This article was originally posted in the Sun Sentinel on March 17th, 2014.
Jews give out apples and honey on Rosh Hashanah for a sweet new year.
On Purim, members of Congregation Shaarei Kodesh in Boca Raton will give each other, family and friends fair trade chocolate.
It’s to conform to values and laws from the Bible and the Torah, Rabbi David Baum said.
“There are ethics and laws regarding our food and our consumption [of food],” he said. “Fair trade brings us closer to our food because we know who is growing it, that they are treated fairly.” Fair treatment of workers is a big part of the Torah, Baum added.
The custom of mishloach manot, sending treats to one another on Purim, comes from the Book of Esther and is a commandment on Purim, the rabbi said.
Synagogue members used to give treats like cupcakes and hamantaschen, he said. “This is the first time we’re including a more educational and ethical aspect.”
The idea for using fair trade food came from the Jewish Social Justice Roundtable, whose meeting Baum attended in Baltimore last year, shortly before Hanukkah. He was one of four rabbis representing the Rabbinical Assembly, the international association of Conservative/Masorti Rabbis at the program.

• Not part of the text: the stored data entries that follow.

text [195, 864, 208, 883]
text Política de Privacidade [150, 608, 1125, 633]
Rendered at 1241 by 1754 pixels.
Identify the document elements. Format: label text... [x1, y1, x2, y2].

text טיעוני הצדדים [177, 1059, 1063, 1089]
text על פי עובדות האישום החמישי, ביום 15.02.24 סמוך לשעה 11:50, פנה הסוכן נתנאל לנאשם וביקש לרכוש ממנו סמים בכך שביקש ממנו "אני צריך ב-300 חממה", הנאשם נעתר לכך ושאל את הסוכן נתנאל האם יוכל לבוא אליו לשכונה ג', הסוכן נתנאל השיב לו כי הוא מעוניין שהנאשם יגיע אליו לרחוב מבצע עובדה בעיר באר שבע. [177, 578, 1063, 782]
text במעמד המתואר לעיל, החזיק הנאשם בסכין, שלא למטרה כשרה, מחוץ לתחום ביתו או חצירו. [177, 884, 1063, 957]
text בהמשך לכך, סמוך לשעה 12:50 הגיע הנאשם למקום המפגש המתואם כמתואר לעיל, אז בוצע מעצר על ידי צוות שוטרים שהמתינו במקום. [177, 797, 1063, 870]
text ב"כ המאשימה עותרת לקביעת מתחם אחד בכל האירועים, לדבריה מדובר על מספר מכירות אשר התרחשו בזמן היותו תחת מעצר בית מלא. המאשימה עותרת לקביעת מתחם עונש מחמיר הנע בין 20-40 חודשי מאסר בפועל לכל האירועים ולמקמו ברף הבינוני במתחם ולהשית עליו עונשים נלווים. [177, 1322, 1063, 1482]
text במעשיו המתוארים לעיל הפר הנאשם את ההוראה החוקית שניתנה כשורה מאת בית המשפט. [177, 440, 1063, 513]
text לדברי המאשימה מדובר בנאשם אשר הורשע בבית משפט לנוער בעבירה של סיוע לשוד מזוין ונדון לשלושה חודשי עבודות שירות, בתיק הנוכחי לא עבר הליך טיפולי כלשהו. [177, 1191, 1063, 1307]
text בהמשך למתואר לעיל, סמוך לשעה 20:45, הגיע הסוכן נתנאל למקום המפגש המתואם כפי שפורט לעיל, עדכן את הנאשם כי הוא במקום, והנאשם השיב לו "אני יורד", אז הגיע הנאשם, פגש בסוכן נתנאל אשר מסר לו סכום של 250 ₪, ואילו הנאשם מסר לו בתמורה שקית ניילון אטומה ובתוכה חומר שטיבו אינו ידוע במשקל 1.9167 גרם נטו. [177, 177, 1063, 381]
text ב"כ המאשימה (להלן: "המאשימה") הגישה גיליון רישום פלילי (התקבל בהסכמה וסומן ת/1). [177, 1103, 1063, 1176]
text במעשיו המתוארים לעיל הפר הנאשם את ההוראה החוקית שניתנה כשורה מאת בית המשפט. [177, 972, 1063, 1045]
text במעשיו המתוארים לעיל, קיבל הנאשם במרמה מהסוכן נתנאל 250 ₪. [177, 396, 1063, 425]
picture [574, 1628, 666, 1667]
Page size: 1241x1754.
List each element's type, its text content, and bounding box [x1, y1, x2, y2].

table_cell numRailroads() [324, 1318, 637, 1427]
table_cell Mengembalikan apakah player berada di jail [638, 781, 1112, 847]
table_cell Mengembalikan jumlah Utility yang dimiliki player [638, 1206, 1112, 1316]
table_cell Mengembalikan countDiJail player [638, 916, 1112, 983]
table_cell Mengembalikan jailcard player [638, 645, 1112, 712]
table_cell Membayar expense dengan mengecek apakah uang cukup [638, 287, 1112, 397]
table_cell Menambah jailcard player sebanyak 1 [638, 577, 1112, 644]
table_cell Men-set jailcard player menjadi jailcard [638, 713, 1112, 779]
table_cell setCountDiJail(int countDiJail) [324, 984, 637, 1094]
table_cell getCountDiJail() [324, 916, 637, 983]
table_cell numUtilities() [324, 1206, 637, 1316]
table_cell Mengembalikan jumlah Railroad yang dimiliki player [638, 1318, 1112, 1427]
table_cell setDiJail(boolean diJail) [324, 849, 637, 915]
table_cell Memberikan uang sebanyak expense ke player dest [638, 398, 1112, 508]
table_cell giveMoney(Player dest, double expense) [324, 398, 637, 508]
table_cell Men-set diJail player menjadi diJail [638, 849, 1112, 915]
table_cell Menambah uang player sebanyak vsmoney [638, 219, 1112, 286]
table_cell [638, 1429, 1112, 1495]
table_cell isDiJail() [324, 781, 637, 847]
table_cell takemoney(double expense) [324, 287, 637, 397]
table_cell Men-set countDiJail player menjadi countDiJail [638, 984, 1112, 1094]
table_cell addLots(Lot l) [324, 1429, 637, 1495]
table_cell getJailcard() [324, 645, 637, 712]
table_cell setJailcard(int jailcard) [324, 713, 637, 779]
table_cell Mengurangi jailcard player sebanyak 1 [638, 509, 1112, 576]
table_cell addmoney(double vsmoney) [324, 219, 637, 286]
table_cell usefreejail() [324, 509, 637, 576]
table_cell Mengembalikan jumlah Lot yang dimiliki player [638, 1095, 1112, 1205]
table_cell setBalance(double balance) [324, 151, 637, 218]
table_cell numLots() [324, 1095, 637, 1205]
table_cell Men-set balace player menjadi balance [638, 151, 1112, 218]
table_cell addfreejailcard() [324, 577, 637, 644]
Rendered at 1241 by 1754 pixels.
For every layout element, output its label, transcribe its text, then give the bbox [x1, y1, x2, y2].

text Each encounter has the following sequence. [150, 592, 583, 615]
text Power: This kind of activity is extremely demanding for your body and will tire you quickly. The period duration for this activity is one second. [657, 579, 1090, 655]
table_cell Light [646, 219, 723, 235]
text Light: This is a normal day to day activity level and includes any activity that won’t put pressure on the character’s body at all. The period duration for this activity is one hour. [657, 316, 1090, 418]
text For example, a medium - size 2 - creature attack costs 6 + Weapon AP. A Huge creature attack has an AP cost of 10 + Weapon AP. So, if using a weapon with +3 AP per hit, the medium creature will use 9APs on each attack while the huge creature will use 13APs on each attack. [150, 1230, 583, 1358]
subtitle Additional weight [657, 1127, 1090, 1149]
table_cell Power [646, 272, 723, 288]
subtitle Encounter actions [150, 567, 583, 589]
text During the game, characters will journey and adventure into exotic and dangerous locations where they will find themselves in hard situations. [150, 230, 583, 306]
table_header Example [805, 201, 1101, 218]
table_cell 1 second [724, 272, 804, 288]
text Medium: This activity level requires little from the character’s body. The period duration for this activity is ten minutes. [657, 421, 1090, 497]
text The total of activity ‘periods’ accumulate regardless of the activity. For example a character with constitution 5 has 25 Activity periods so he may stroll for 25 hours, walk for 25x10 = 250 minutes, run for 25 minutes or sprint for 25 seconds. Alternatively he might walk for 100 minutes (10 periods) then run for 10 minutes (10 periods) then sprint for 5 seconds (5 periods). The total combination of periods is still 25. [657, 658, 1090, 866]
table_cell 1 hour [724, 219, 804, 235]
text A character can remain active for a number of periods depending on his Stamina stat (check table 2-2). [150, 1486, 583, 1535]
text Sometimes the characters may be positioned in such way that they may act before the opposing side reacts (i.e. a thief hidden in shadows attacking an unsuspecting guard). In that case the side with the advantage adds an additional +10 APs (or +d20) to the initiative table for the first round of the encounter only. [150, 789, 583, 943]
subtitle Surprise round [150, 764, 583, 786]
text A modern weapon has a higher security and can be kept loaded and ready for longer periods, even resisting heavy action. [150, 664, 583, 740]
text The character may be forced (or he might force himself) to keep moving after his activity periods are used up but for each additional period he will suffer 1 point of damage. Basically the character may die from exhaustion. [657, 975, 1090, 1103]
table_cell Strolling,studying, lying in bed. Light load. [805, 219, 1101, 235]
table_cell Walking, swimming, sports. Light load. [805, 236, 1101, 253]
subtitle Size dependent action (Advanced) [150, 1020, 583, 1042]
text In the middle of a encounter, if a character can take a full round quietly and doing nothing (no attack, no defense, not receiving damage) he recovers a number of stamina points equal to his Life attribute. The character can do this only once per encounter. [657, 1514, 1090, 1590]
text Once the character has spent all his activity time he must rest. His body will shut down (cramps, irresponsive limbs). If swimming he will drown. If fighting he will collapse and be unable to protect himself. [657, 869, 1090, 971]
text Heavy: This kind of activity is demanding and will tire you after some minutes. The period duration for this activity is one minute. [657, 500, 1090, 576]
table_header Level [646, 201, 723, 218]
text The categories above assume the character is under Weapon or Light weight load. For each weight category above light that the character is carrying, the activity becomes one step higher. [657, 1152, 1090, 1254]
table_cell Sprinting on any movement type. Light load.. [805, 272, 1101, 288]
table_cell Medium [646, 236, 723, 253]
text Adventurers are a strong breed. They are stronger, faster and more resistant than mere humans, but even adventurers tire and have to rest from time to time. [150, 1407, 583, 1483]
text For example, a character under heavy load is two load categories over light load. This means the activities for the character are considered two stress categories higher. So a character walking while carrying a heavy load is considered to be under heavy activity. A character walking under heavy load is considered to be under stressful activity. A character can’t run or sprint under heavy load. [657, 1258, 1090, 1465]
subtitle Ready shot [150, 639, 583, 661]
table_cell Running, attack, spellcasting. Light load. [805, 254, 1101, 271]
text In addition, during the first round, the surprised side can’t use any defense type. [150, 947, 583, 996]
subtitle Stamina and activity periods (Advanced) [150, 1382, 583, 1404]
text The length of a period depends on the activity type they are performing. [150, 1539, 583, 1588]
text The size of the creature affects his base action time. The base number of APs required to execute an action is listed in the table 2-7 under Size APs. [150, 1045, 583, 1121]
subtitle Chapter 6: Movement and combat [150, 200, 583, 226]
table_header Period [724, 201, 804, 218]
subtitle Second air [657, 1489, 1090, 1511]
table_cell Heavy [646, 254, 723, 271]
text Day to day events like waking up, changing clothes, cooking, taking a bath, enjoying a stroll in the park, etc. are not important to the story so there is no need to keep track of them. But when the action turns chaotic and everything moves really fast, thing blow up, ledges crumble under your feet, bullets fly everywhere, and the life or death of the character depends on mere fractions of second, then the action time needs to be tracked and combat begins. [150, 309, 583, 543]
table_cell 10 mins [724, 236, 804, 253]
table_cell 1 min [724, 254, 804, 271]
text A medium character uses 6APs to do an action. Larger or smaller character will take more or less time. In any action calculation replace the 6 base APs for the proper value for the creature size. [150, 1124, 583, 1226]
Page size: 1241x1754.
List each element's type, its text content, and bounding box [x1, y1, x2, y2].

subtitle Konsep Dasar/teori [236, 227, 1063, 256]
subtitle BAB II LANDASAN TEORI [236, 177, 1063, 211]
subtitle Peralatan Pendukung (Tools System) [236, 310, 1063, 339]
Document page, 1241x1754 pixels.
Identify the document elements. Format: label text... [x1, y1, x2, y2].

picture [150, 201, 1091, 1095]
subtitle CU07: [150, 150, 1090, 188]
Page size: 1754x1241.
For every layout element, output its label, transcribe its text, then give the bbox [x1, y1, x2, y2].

In a sermon following his return, Baum suggested giving fair trade chocolate Hanukkah gelt. “Fair trade gelt was tremendous,” he said. “It wasn’t that much more expensive.”
The Purim treats will come in flower pots as part of a “seeds of change” theme. Each of the more than 200 pots will have a sticker that reads “With every deed you are sewing a seed, though the harvest you may not see.” and contain a packet of flower seeds, a fair trade chocolate bar and hamantaschen.
Shaarei Kodesh has given mishloach manot for seven years and it has come in buckets or reusable bags containing “traditional noshes” like granola bars, chocolate, popcorn, hamantaschen and a bottle of water, said Heidi Aronson, the synagogue’s co-president.
Giving fair trade chocolate is “very exciting and very important,” said co-president Any Pessah. “We don’t much know the source of our food.” But with fair trade chocolate, “We have a sense of the area it comes from and the partners associated with the co-op.”
Buying fair trade food is about helping others receive a fair wage and about helping the environment, Pessah added. “It’s tikkun olam [repairing the world] in its purest form. It makes the chocolate taste sweeter when you’re eating it.”